Excerpt to read Block Start

During its development, the company raised approximately $124 million in venture capital funding over multiple rounds from investors including Pitango Venture Capital, Samsung Ventures, Wells Fargo Strategic Capital, and Hill-Rom. The company faced challenges common to medical device startups, including initial reimbursement complexities and the need to demonstrate clinical value in a competitive market. The sale price of approximately $30 million represented a modest return relative to the total capital raised.

Halperin holds 34 U.S. patents, primarily in the fields of non-contact medical sensing, wireless communications, and cybersecurity. In 2016, he was selected to join a Massachusetts trade delegation to Israel led by Governor Charlie Baker, as part of an initiative to strengthen economic and technological ties.

In 2020, Halperin was appointed chairman of the Board of EyeControl, an Israeli startup developing eye-tracking communication devices for ventilated patients. That year, EyeControl received funding and recognition for its assistive technology during the COVID-19 pandemic.

Since his appointment as CEO of Sheba Impact, Halperin has overseen the commercialization of medical innovations developed at Sheba Medical Center and the establishment of health technology startups.

Halperin is active in academia and public speaking. He is an adjunct lecturer at Tel Aviv University, where he teaches about the economics of big data and artificial intelligence. In 2019, he delivered a TED talk titled "The Missing Link of Medical AI", discussing the integration of artificial intelligence in healthcare.

In 2021, Halperin joined Harvard University's Belfer Center for Science and International Affairs as a Senior Fellow. In 2022, he co-authored a Harvard Kennedy School study proposing a blueprint to accelerate the Palestinian high-tech sector's growth.

In 2024, Halperin was part of a research team at the MIddle East Initiative of Harvard Kennedy School that published a report on the role of health initiatives in building collaborations between Israelis and Palestinians. The New England Journal of Medicine published a perspective article co-authored by Halperin about that research.

Excerpt to read Block End

[Problems to solve]
[A] Answer these from the Halperin biography:
(i) How many U.S. patents does Halperin hold?
(ii) What was the title of his 2019 TED talk?
(iii) What position did he take at Harvard's Belfer Center in 2021?
[B] Continue the Halperin biography from its last sentence.

Excerpted records Block Start

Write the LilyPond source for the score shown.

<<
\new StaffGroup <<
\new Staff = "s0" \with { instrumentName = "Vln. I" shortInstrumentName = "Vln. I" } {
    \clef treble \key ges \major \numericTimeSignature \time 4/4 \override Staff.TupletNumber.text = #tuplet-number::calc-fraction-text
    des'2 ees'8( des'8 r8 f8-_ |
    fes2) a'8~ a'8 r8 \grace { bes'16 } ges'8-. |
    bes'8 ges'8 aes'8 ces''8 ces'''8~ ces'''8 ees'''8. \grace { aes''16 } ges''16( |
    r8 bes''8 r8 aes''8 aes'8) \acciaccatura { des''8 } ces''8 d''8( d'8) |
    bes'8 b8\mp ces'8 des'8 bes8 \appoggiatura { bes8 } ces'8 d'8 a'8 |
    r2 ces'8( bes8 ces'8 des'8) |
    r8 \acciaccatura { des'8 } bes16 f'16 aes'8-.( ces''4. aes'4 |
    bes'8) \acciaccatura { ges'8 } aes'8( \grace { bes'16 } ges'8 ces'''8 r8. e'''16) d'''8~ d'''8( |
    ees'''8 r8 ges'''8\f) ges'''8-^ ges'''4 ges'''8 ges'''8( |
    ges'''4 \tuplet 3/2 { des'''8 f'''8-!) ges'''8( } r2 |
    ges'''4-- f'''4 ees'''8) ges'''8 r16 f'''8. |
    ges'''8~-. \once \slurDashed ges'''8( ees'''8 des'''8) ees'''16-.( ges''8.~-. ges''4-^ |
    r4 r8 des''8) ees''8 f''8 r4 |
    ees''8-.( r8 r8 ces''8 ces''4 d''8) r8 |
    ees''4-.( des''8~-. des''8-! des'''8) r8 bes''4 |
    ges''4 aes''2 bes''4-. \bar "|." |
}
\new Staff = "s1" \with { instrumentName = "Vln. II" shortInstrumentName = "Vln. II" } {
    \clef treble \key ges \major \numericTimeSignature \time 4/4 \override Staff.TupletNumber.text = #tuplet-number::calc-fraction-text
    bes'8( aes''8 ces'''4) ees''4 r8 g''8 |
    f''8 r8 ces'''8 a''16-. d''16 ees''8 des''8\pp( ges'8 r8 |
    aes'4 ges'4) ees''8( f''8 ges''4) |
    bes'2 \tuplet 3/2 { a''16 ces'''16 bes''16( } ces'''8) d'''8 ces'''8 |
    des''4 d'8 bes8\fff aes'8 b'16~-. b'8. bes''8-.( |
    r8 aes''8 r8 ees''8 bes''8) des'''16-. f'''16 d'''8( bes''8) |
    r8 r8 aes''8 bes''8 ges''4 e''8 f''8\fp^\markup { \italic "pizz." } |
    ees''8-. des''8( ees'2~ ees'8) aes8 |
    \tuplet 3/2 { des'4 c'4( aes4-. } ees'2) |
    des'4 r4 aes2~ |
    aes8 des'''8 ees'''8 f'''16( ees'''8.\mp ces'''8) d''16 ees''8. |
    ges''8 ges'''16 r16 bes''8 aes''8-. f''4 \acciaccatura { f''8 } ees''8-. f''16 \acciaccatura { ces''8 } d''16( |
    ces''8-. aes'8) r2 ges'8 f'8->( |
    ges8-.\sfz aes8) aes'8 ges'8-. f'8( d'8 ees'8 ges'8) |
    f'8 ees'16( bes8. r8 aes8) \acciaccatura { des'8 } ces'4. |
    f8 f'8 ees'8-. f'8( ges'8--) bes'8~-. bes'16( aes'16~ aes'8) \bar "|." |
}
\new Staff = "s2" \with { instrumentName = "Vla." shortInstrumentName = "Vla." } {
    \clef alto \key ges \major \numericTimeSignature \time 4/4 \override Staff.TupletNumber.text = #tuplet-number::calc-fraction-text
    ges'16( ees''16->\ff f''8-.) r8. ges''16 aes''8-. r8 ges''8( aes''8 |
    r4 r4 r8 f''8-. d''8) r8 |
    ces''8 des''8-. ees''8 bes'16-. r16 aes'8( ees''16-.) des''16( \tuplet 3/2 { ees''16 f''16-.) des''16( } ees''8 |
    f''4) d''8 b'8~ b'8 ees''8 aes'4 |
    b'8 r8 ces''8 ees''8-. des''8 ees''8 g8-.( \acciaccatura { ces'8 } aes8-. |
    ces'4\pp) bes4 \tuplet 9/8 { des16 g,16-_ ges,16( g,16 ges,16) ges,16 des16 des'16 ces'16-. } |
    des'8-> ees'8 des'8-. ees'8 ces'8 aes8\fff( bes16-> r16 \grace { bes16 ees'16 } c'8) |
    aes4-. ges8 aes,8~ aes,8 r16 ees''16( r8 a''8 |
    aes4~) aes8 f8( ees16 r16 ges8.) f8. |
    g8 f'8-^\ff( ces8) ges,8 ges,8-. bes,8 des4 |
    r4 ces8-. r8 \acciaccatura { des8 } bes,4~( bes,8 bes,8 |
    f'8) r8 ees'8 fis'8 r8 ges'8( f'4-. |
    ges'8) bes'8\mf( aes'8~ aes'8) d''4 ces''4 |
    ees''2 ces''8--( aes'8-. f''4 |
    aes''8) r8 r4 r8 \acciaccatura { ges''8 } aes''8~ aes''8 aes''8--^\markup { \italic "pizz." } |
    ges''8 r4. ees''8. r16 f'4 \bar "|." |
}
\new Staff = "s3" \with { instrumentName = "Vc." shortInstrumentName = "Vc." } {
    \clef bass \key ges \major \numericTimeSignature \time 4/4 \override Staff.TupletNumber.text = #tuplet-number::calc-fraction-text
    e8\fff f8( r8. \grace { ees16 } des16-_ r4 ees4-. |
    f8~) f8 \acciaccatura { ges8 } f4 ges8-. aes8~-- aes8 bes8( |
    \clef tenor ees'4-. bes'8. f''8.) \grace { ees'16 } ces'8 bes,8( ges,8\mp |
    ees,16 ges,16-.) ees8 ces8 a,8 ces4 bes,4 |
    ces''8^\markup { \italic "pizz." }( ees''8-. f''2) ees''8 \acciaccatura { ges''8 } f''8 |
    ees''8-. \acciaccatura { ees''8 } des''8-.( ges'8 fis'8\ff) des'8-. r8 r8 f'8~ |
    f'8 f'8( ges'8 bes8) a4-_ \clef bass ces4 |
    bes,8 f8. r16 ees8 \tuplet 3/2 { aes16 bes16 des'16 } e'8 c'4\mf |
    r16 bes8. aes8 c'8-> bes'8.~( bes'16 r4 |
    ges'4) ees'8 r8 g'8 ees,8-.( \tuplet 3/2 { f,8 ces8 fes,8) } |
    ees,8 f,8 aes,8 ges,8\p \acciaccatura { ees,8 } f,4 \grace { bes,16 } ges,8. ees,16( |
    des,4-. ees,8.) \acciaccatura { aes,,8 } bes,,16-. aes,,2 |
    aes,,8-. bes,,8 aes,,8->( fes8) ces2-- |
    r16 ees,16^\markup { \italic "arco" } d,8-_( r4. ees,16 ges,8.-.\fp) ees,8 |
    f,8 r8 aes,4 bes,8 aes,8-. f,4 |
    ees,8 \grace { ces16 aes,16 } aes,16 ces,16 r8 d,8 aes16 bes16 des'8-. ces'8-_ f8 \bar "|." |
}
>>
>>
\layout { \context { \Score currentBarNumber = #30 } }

Excerpted records Block End

[Responses per task]
[A]
(i) 34
(ii) "The Missing Link of Medical AI"
(iii) Senior Fellow

[B]
== Published works==
- Comment on Compact short-wavelength free-electron laser, A. Gover and A. Halperin, Physical Review Letters 67(14): 1934 (1991) - Discussion on free-electron laser physics.
- Non-classical Effects in Smith-Purcell Radiation, (M.Sc. thesis, 1993).- Graduate thesis on electron-beam radiation phenomena.
- Electron-beam-induced super-radiant emission from a grating, A. Halperin, A. Gover, and A. Yariv, Physical Review A 50, 3316, October 1994.
- Globally dispersed startups, A. Halperin, MIT, 2001. - Study on the operations of international startup teams.
- Time to Reboot: A Blueprint for the Palestinian Tech Sector, A. Halperin, M. Khweis, E. Sandler, Harvard, 2022
- A blockchain-based computerized network infrastructure for the transparent, immutable calculation and dissemination of quantitative, measurable parameters of academic and medical research publications, Segal, G., Martsiano, Y., Markinzon, A., Mayer, A., Halperin, A., & Zimlichman, E., Digital Health 9, 2023 - Academic article on using blockchain to track research impact metrics.
- A Healthcare Bridge over Troubled Conflicts: A New Model for Building Trust through Joint Healthcare Programs.”, Halperin, A., Abu Fraiha, Y., and Alon N., November 2024, Belfer Center, Harvard Kennedy School. - search report on Israeli-Palestinian collaborative health initiatives.
- Health Care Bridges - Pathways toward Trust in Gaza and Beyond", Abu Fraiha, Y., Ahmed, A., Alon, N. and Halperin, A., May, 2025, New England Journal of Medicine. - Perspective piece on cross-border healthcare as a means to build trust during conflict.